Rep. Turner disagrees with Trump’s anti-migrant rhetoric but argues he can ‘fix’ border ‘crisis’

Written by on March 17, 2024

ABC News

Rep. Mike Turner, a top House Republican, on Sunday said he disagreed with former President Donald Trump calling some migrants “not people” and “animals” but insisted that only Trump “is going to be able to fix this crisis” at the southern border.

Appearing on ABC News’ “This Week,” Turner placed the blame for the high rate of migration into the U.S. on President Joe Biden, who has said that he needs Congress to help him do more to address the border.

But “when you talk about what’s happening at the border, this is absolutely a crisis that’s created by this administration,” Turner argued, going on to cite warnings from the FBI about “dangerous” people entering the U.S. across the border.

While the Ohio lawmaker wanted to focus on Biden’s immigration policies, “This Week” co-anchor Martha Raddatz pressed him for his views on Trump’s latest disparaging comments about migrants.

“I’ve disagreed with those in the past, and I think the American people disagree with those. But I do think that people see that Donald Trump is the only candidate in this race that’s going to be able to fix this crisis,” Turner said.

He noted he was not present at the Saturday event in Vandalia, Ohio — in Turner’s home district — in which Trump, boosting a Senate candidate aligned with him, attacked some immigrants and called people jailed for their actions on Jan. 6, 2021, “hostages.”
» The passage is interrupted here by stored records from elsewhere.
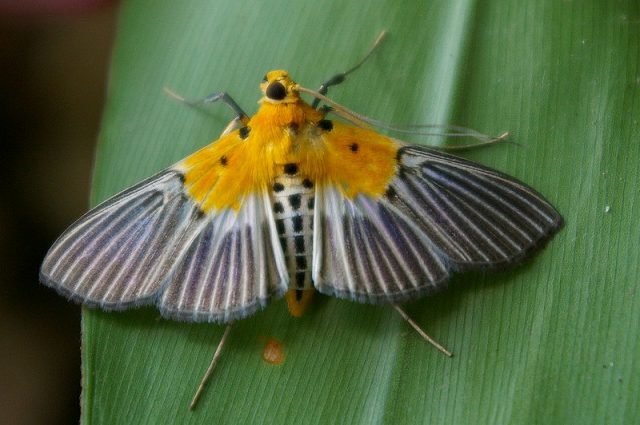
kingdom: Animalia
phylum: Arthropoda
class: Insecta
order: Lepidoptera
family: Crambidae
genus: Nevrina
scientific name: Nevrina procopia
Turner, who is supporting a different candidate than Trump in the Ohio GOP Senate primary, said he disagreed with that characterization as well.

“I believe in our judicial system,” he said, though he also referenced some court actions related to the Capitol riot that were “overturned.”

“You would think, of course, that Donald Trump would have very strong emotional feelings about the individuals who have been in jail and gone to prison over these,” he said.

Of Trump’s campaign rhetoric, Turner said, “I think, certainly, there are statements that he makes that many Americans would not agree with and many Americans would agree with it.”

Turner, chairman of the House Intelligence Committee, separately also defended legislation that overwhelmingly passed the House last week which would force TikTok’s Chinese parent company, ByteDance, to sell the popular social media platform or face it being banned in the U.S.

Casting the issue as part of a “battle between authoritarianism and democracy,” Turner said Beijing has sought a “greater surveillance society” and that American data obtained through TikTok could be used much in the way China “uses [social media] to control its own population.”

TikTok insists that fears over data breaches are unfounded, in part because U.S user traffic is managed in the U.S. “outside the reach or influence of any foreign government.” ByteDance adamantly opposes the divest-or-ban legislation.

Turner on “This Week” pointed out that China has blocked X, Facebook and YouTube and said the U.S. should move forward with the legislation to force a sale of TikTok for national security reasons.

While “there are great concerns about the individual privacy and issues of data,” Turner said his “greatest concern” is TikTok being used as a “propaganda tool … able to manipulate a society.”